PROVIDED DATA
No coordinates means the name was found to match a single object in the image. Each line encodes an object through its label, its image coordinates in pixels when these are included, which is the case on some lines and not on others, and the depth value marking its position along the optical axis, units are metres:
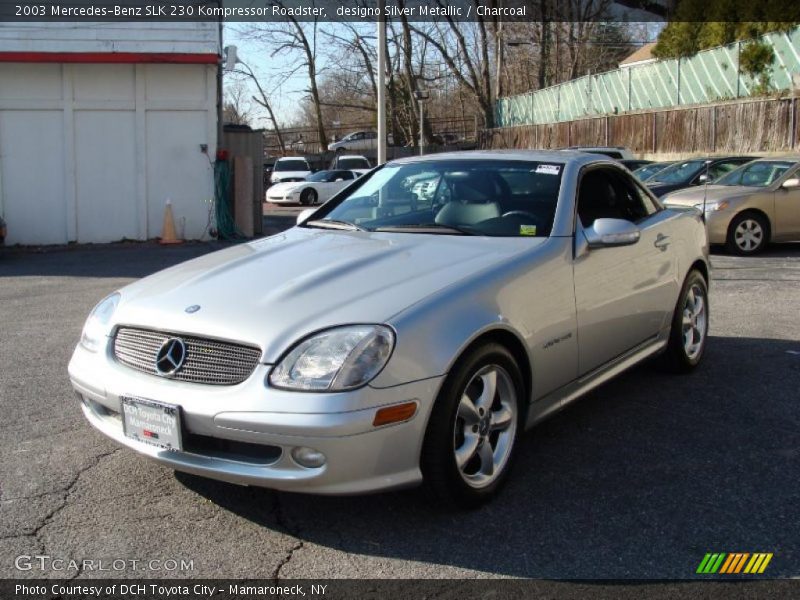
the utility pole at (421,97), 24.69
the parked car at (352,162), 32.38
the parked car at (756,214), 12.13
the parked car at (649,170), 18.62
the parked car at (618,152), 20.63
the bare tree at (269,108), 54.53
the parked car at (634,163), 20.25
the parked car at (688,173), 15.05
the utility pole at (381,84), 14.45
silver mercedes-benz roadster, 3.20
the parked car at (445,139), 46.25
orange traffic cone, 15.53
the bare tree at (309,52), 43.56
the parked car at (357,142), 49.59
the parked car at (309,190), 26.69
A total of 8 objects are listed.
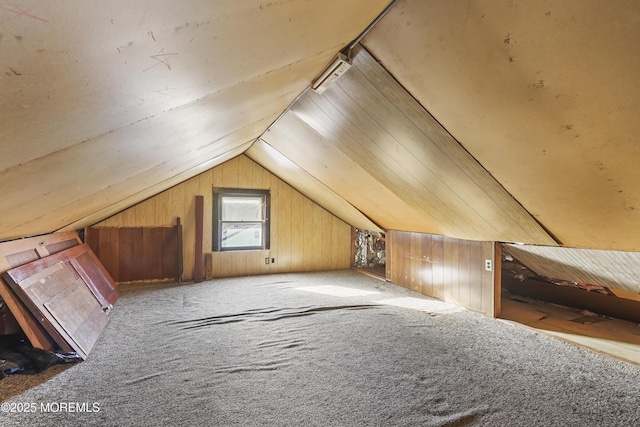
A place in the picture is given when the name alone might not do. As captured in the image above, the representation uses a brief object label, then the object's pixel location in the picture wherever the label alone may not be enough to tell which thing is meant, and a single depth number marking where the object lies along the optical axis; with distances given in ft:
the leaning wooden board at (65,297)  6.82
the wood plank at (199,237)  15.35
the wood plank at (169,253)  15.31
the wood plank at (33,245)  6.95
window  16.20
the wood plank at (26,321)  6.53
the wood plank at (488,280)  9.98
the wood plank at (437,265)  12.25
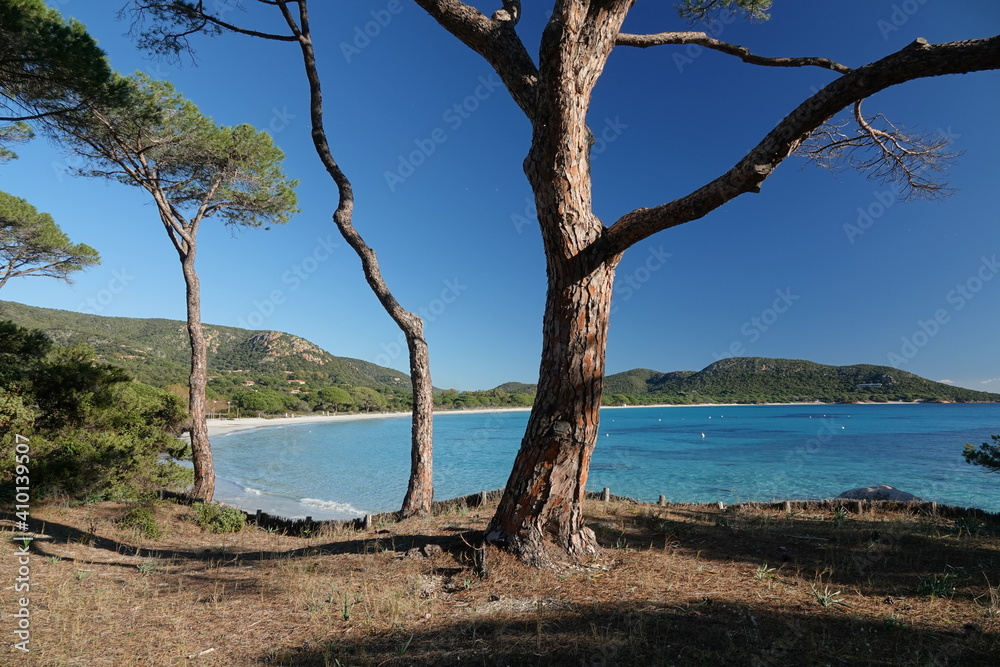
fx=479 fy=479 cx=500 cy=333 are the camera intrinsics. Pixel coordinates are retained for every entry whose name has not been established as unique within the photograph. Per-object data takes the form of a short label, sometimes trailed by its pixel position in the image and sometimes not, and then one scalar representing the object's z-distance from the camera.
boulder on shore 9.70
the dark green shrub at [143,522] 6.75
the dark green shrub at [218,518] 7.64
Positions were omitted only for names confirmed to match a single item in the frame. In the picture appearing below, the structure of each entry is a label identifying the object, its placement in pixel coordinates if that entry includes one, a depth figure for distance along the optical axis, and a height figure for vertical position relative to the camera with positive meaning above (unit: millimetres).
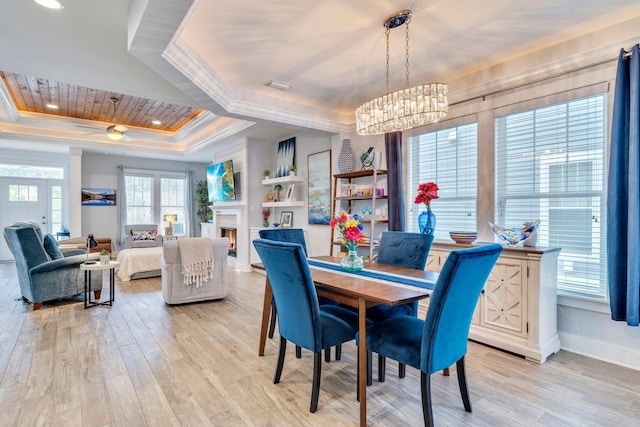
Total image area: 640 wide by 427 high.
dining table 1835 -467
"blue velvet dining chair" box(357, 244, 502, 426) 1603 -638
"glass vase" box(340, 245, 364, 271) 2566 -398
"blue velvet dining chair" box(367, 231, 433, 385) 2443 -396
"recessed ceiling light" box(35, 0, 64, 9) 2223 +1439
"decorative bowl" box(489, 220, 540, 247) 2840 -188
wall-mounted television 6676 +649
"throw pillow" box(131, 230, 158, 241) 7218 -513
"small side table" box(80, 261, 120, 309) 3957 -847
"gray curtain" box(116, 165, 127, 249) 8172 +199
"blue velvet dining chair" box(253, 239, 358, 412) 1926 -588
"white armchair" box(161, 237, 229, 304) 4125 -871
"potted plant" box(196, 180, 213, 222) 9188 +279
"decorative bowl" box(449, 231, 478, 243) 3213 -240
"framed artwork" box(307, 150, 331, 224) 5367 +419
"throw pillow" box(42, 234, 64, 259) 4418 -477
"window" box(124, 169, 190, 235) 8508 +393
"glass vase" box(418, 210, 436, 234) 3303 -103
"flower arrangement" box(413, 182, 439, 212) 3217 +186
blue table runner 2112 -463
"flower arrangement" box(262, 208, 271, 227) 6646 -63
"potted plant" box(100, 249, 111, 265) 4148 -590
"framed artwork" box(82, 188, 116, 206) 7887 +373
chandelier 2451 +822
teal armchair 3867 -705
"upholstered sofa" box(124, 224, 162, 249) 7049 -538
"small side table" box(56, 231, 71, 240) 7677 -519
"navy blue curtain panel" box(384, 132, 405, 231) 4125 +376
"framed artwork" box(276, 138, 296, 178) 6168 +1094
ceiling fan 5441 +1385
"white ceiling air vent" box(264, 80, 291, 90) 3832 +1520
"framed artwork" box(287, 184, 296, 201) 6043 +373
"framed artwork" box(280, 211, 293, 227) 6270 -138
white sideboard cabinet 2688 -808
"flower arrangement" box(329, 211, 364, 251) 2395 -121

WORK REQUIRED
Reproduce the records, all of them, word for word; omit the pictures.

TASK RESPONSE
No coordinates means the name was found to match a single object in the image. Each line encodes an object through its label, its image coordinates in pixels when these are included, which is the case on some lines and not on others, and the depth value marking its position along the optical axis, units are metres:
the utility pole at (421,97), 24.69
the parked car at (352,162), 32.38
the parked car at (756,214), 12.13
the parked car at (649,170), 18.62
the parked car at (618,152), 20.63
the bare tree at (269,108), 54.53
the parked car at (634,163), 20.25
the parked car at (688,173), 15.05
the utility pole at (381,84), 14.45
silver mercedes-benz roadster, 3.20
the parked car at (445,139), 46.25
orange traffic cone, 15.53
the bare tree at (309,52), 43.56
the parked car at (357,142), 49.59
the parked car at (309,190), 26.69
A total of 8 objects are listed.
A place in the picture is given when the name alone might not do. As captured in the image above, the representation uses a brief object label, then the object's pixel location in the picture wherever the label alone may not be enough to tell which thing is meant, and a single depth number marking where the object lies along the optical axis; with distances given in ft:
the leaning wooden board at (65,297)  6.82
the wood plank at (199,237)  15.35
the wood plank at (169,253)  15.31
the wood plank at (33,245)  6.95
window  16.20
the wood plank at (26,321)  6.53
the wood plank at (488,280)  9.98
the wood plank at (437,265)  12.25
fx=479 fy=479 cx=500 cy=333 are the camera intrinsics. Pixel coordinates are retained for every entry whose name has not been established as unique within the photograph. Per-object data takes the form of a short label, sometimes trailed by its pixel position in the image and sometimes not, and then one scalar representing the object's z-distance from the camera.
boulder on shore 9.70
the dark green shrub at [143,522] 6.75
the dark green shrub at [218,518] 7.64
Positions were omitted only for names confirmed to match a single item in the frame. In the picture appearing below, the structure of each entry is a label identifying the object, its placement in pixel coordinates if that entry includes one, a depth figure for distance along the optical axis, and a height figure for vertical position relative to the camera with positive meaning above (unit: millimetres).
Total image area: 640 wide by 427 high.
dining table 1835 -467
"blue velvet dining chair" box(357, 244, 502, 426) 1603 -638
"glass vase" box(340, 245, 364, 271) 2566 -398
"blue velvet dining chair" box(367, 231, 433, 385) 2443 -396
"recessed ceiling light" box(35, 0, 64, 9) 2223 +1439
"decorative bowl" box(489, 220, 540, 247) 2840 -188
wall-mounted television 6676 +649
"throw pillow" box(131, 230, 158, 241) 7218 -513
"small side table" box(80, 261, 120, 309) 3957 -847
"gray curtain" box(116, 165, 127, 249) 8172 +199
"blue velvet dining chair" box(253, 239, 358, 412) 1926 -588
"white armchair" box(161, 237, 229, 304) 4125 -871
"potted plant" box(196, 180, 213, 222) 9188 +279
"decorative bowl" box(449, 231, 478, 243) 3213 -240
"framed artwork" box(307, 150, 331, 224) 5367 +419
"throw pillow" box(42, 234, 64, 259) 4418 -477
"window" box(124, 169, 190, 235) 8508 +393
"glass vase" box(418, 210, 436, 234) 3303 -103
"flower arrangement" box(413, 182, 439, 212) 3217 +186
blue table runner 2112 -463
"flower arrangement" box(262, 208, 271, 227) 6646 -63
"potted plant" box(100, 249, 111, 265) 4148 -590
"framed artwork" box(82, 188, 116, 206) 7887 +373
chandelier 2451 +822
teal armchair 3867 -705
"upholstered sofa" box(124, 224, 162, 249) 7049 -538
"small side table" box(56, 231, 71, 240) 7677 -519
"navy blue curtain panel" box(384, 132, 405, 231) 4125 +376
"framed artwork" box(276, 138, 296, 178) 6168 +1094
ceiling fan 5441 +1385
"white ceiling air vent" box(264, 80, 291, 90) 3832 +1520
"framed artwork" box(287, 184, 296, 201) 6043 +373
"framed artwork" box(280, 211, 293, 227) 6270 -138
white sideboard cabinet 2688 -808
"flower arrangement" box(329, 211, 364, 251) 2395 -121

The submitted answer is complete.